* _TASK DETAILS_:
Copy out all the lines of the data that hold the word "sight".

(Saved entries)

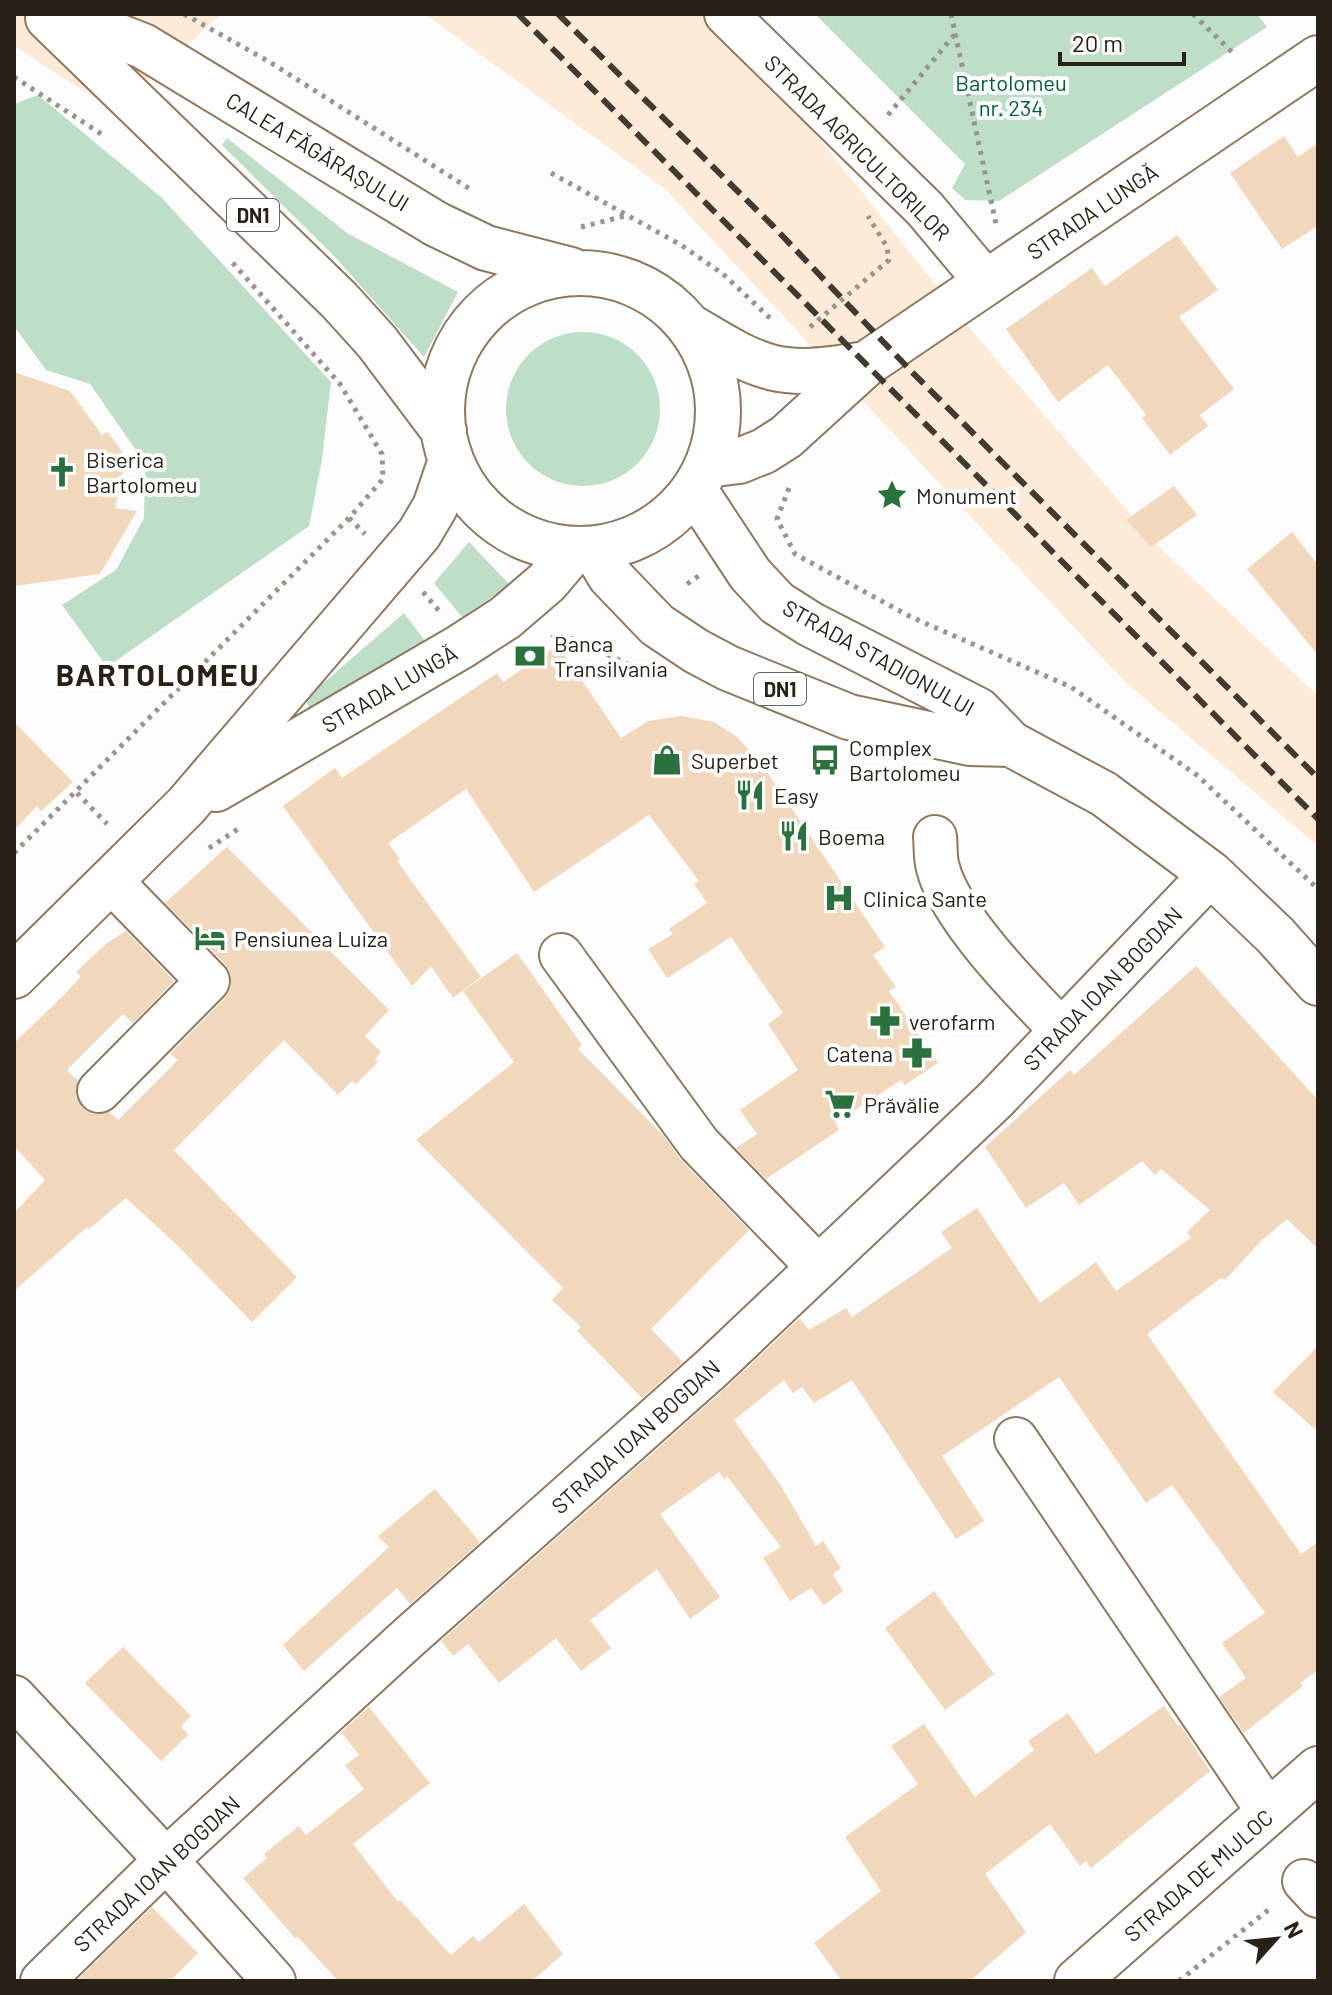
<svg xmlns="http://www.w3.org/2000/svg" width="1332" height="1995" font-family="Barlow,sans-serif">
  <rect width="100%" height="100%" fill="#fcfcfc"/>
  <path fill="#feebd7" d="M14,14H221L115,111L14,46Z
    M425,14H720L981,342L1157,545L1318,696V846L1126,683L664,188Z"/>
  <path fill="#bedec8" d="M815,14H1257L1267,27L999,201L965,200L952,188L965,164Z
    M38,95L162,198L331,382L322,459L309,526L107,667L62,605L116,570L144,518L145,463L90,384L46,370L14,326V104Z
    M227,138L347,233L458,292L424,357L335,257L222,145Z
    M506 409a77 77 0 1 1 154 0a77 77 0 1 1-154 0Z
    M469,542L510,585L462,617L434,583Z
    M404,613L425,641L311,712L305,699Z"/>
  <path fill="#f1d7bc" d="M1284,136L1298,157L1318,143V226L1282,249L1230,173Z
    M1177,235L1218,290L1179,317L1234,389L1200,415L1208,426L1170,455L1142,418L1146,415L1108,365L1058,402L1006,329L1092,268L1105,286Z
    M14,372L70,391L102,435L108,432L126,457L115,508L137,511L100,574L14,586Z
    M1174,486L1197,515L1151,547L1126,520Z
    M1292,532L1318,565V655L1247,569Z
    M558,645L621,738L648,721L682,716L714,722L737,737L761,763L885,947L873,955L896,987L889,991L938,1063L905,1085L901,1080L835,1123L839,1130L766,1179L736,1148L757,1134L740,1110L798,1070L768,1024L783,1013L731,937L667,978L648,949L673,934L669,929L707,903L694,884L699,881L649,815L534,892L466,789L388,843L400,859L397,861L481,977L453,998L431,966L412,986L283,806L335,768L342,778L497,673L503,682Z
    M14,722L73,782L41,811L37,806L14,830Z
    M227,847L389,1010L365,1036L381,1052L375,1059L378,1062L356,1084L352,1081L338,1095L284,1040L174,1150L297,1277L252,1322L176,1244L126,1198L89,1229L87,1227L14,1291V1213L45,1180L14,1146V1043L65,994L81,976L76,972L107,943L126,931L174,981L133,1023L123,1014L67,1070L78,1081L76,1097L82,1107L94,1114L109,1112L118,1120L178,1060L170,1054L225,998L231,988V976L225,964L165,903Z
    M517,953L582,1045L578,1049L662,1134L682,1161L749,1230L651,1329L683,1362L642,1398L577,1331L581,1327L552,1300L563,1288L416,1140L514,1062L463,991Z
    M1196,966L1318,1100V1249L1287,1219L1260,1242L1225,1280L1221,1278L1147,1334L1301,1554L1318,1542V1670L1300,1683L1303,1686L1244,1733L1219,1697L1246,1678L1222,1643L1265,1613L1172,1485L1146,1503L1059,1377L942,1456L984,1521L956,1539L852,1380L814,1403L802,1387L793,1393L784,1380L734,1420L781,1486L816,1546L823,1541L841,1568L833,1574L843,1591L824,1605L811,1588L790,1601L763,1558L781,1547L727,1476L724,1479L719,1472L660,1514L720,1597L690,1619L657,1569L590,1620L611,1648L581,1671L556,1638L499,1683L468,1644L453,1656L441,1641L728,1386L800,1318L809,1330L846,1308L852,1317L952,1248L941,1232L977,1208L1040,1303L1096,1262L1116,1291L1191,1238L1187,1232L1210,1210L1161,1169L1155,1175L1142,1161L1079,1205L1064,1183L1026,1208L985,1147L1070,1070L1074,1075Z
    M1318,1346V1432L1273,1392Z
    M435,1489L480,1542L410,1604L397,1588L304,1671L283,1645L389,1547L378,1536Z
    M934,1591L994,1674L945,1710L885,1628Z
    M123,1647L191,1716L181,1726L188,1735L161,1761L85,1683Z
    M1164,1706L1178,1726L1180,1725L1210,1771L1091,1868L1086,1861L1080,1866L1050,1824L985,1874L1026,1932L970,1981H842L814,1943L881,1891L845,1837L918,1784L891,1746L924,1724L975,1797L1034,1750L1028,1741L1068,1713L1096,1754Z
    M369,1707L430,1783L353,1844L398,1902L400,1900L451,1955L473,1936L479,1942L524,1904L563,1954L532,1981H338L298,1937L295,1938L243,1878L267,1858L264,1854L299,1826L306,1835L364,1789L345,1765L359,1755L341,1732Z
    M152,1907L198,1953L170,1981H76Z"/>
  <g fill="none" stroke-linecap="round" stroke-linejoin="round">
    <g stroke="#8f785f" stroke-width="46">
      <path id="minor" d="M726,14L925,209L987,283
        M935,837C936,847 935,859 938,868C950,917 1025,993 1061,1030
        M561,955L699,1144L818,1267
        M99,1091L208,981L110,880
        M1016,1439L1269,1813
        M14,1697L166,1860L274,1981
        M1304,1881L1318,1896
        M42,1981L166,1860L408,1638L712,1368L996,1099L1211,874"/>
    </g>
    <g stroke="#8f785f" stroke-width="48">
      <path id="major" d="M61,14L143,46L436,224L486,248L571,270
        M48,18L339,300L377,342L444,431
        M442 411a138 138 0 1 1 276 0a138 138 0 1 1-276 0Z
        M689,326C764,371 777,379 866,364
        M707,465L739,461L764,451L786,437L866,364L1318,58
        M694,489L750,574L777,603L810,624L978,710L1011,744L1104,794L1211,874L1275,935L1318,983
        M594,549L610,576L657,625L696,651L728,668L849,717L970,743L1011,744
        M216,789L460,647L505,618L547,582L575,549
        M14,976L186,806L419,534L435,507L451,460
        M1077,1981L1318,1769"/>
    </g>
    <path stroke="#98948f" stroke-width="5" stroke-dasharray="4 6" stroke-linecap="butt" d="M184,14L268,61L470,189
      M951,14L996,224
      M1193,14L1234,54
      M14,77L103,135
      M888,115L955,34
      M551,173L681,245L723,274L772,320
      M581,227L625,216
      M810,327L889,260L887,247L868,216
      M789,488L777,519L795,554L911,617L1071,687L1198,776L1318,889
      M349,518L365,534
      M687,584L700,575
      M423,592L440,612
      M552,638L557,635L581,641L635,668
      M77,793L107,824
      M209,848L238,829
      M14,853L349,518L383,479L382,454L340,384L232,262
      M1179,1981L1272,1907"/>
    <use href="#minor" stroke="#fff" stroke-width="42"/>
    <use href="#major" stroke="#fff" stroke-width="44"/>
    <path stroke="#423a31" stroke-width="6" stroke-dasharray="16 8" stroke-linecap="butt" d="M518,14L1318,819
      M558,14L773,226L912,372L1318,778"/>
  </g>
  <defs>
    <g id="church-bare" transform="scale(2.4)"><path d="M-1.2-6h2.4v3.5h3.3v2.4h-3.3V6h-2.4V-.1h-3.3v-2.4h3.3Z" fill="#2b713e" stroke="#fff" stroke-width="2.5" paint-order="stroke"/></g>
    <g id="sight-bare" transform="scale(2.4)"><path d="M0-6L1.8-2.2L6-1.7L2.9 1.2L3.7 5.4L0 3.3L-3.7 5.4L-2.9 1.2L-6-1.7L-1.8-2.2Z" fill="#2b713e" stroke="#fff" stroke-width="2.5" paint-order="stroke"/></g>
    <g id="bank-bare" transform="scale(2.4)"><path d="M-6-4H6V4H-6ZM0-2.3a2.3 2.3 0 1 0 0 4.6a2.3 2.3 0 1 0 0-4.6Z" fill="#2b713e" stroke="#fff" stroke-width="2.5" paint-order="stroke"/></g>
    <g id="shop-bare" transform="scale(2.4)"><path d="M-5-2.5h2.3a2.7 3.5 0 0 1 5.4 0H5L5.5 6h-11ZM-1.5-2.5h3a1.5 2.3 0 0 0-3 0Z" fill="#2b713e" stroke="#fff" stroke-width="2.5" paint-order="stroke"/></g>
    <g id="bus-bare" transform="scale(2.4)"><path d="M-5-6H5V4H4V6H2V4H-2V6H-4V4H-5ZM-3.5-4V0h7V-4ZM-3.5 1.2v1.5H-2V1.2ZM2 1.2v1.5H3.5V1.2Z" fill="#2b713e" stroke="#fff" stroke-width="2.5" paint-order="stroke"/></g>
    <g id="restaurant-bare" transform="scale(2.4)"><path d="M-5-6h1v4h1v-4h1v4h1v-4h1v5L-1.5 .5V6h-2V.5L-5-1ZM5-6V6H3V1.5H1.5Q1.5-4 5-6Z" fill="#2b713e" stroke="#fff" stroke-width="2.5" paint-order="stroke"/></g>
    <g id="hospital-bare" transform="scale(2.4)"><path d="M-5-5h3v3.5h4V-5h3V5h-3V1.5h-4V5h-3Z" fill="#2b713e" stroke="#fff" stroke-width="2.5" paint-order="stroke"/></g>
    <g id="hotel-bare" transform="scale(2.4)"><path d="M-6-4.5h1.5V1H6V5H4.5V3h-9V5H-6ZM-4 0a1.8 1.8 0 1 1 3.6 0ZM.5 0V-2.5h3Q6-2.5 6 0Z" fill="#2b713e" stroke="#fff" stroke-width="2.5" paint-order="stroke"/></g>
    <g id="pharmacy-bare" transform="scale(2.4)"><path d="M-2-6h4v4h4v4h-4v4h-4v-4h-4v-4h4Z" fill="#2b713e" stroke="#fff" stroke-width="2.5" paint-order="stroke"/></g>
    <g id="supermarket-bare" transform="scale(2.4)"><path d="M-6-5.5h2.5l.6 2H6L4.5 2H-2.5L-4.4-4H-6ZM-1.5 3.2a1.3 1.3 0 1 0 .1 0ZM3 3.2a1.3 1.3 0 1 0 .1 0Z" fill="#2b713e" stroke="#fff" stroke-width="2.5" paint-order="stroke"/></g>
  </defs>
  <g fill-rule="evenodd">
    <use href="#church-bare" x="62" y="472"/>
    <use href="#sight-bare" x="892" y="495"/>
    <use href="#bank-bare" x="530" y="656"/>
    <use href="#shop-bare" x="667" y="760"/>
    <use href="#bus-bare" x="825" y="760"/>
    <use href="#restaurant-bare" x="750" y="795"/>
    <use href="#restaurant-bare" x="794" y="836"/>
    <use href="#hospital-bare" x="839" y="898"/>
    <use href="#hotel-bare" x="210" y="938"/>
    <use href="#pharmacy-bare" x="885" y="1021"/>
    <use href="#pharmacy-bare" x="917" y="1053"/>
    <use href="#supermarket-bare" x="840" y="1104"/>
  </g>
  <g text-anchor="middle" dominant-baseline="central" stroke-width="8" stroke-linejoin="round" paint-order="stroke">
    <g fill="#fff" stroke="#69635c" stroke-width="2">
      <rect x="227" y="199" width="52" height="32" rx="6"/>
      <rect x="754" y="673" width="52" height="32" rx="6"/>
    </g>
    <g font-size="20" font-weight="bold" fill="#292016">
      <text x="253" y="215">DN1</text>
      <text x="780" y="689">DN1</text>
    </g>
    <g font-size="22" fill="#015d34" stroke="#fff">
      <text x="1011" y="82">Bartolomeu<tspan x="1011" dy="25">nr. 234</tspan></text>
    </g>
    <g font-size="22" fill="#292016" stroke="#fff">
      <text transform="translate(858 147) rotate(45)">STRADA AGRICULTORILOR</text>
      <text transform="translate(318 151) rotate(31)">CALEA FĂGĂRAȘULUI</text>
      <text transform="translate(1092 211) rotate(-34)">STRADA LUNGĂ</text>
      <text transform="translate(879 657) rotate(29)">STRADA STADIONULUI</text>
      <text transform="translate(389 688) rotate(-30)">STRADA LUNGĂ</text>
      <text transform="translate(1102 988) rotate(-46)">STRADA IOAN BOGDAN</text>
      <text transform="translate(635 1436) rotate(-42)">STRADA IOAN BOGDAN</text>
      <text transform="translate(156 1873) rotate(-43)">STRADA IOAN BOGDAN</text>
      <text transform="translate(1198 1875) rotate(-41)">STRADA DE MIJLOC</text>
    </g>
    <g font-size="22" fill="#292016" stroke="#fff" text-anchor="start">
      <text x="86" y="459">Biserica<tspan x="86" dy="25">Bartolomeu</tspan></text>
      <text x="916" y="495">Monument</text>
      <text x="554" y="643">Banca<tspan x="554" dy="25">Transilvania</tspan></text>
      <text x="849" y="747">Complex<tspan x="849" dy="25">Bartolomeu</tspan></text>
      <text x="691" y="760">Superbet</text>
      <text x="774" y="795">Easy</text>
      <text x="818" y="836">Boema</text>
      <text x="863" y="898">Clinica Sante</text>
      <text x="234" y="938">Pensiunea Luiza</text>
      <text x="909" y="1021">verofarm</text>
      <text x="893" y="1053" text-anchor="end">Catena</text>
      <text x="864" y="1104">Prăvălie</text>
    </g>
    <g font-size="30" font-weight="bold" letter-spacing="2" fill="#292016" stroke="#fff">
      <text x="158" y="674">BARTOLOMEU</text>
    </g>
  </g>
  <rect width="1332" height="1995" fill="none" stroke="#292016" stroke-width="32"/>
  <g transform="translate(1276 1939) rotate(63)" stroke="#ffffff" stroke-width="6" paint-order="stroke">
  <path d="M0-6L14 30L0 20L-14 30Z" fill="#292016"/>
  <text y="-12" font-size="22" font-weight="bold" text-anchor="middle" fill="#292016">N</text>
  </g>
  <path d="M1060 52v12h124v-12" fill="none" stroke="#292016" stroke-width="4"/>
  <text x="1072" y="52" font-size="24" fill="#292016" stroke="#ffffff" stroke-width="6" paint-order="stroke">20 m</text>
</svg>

* _REPLY TO THE TASK_:
    <g id="sight-bare" transform="scale(2.4)"><path d="M0-6L1.8-2.2L6-1.7L2.9 1.2L3.7 5.4L0 3.3L-3.7 5.4L-2.9 1.2L-6-1.7L-1.8-2.2Z" fill="#2b713e" stroke="#fff" stroke-width="2.5" paint-order="stroke"/></g>
    <use href="#sight-bare" x="892" y="495"/>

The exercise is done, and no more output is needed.